AIM OF THE TASK - Transcribe everything in the court opinion excerpt from "Here, the complaint" down to "added.) K.S.A. 8-1568(a).".

SOURCE DOCUMENT -
Nevertheless, a defective complaint challenge will prevail, if the claimed defect has
"(a) prejudiced the defendant in the preparation of his or her defense; (b) impaired in any way defendant's ability to plead the conviction in any subsequent prosecution; or (c) limited in any way defendant's substantial rights to a fair trial under the guarantees of the Sixth Amendment to the United States Constitution and the Kansas Constitution Bill of Rights, § 10." Hall, 246 Kan. at 765.
Here, Beeney did not move for an arrest of judgment and raises his defective complaint claim for the first time on appeal. However, he argues that the defect prejudiced the preparation of his defense and limited his constitutional rights. We agree.
The Sixth Amendment to the United States Constitution gives an accused the right to "be informed of the nature and cause of the accusation"; the Kansas Constitution Bill of Rights, § 10 mandates that "the accused shall be allowed . . . to demand the nature and cause of the accusation against him." Statutorily, the complaint "shall be a plain and concise written statement of the essential facts constituting the crime charged, which complaint, information or indictment, drawn in the language of the statute, shall be deemed sufficient." K.S.A. 2004 Supp. 22-3201(b).
Here, the complaint was not drawn in the language of the statute, which reads in pertinent part:
"(a) Any driver of a motor vehicle who willfully fails or refuses to bring such driver's vehicle to a stop, or who otherwise flees or attempts to elude a pursuing police vehicle or police bicycle, when given visual or audible signal to bring the vehicle to a stop, shall be guilty as provided by subsection (c)(1), (2) or (3). The signal given by the police officer may be by hand, voice, emergency light or siren. The officer giving such signal shall be in uniform, prominently displaying such officer's badge of office, and the officer's vehicle or bicycle shall be appropriately marked showing it to be an official police vehicle or police bicycle." (Emphasis added.) K.S.A. 8-1568(a).

Dataset items -
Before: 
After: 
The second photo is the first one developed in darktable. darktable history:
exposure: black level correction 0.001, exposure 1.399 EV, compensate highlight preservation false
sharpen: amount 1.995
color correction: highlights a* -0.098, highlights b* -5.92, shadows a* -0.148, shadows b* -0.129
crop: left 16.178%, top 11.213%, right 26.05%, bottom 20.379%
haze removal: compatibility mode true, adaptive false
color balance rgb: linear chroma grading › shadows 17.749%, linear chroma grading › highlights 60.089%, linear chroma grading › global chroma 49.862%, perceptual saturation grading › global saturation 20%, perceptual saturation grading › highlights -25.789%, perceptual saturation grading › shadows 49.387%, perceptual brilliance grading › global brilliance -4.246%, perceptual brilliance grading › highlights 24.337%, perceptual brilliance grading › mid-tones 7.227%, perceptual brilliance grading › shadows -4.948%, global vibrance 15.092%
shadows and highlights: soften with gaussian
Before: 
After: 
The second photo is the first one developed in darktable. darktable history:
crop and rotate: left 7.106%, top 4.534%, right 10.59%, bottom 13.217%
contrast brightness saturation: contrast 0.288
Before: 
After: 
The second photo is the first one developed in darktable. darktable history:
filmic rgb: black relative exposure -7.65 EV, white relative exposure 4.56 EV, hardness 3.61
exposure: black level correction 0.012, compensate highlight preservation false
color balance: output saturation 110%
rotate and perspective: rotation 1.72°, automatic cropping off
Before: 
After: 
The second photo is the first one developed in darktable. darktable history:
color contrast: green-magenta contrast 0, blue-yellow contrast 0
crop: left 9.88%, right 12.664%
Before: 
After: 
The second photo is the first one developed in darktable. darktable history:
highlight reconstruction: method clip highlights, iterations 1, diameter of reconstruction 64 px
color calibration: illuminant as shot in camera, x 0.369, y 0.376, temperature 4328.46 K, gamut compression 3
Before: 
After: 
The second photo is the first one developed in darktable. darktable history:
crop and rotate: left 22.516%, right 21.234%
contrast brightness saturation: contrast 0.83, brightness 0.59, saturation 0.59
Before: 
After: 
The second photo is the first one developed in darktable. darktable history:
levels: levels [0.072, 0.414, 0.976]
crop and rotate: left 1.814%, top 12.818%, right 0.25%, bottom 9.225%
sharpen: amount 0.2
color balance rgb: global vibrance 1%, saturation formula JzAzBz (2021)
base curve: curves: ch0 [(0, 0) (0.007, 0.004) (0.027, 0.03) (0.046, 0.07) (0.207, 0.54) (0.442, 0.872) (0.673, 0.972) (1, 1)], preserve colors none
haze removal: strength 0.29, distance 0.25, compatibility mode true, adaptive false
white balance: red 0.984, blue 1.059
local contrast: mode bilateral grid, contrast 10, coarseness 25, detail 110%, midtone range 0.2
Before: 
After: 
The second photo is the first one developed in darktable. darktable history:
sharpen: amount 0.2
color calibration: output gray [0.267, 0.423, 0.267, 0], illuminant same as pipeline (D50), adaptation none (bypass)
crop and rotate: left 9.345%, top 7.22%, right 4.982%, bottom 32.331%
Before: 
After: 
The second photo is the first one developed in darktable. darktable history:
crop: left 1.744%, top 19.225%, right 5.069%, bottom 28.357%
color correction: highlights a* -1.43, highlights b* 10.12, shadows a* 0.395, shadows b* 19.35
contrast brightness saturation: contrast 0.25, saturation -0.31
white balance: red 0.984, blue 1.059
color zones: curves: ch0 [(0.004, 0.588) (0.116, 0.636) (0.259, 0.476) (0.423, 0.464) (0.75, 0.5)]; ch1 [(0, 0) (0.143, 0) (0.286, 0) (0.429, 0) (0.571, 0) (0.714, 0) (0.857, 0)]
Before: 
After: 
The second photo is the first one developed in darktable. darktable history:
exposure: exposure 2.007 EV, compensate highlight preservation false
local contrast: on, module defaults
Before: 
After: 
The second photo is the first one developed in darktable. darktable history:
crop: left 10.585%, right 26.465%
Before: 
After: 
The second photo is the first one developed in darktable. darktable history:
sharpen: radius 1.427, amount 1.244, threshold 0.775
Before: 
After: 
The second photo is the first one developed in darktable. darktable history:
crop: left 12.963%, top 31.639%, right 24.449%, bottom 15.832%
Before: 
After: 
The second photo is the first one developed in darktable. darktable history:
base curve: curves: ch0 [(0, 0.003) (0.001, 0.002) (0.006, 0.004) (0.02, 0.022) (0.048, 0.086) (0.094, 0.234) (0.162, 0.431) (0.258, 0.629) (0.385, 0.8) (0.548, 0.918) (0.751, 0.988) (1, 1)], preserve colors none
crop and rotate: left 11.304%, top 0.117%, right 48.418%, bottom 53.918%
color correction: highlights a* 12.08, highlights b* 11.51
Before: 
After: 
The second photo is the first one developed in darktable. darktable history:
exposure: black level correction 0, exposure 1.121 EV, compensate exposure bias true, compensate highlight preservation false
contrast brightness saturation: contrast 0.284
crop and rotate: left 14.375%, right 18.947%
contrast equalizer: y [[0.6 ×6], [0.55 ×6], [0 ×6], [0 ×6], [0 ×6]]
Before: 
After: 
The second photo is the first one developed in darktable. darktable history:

FINISHED TASK -
Here, the complaint was not drawn in the language of the statute, which reads in pertinent part:
"(a) Any driver of a motor vehicle who willfully fails or refuses to bring such driver's vehicle to a stop, or who otherwise flees or attempts to elude a pursuing police vehicle or police bicycle, when given visual or audible signal to bring the vehicle to a stop, shall be guilty as provided by subsection (c)(1), (2) or (3). The signal given by the police officer may be by hand, voice, emergency light or siren. The officer giving such signal shall be in uniform, prominently displaying such officer's badge of office, and the officer's vehicle or bicycle shall be appropriately marked showing it to be an official police vehicle or police bicycle." (Emphasis added.) K.S.A. 8-1568(a).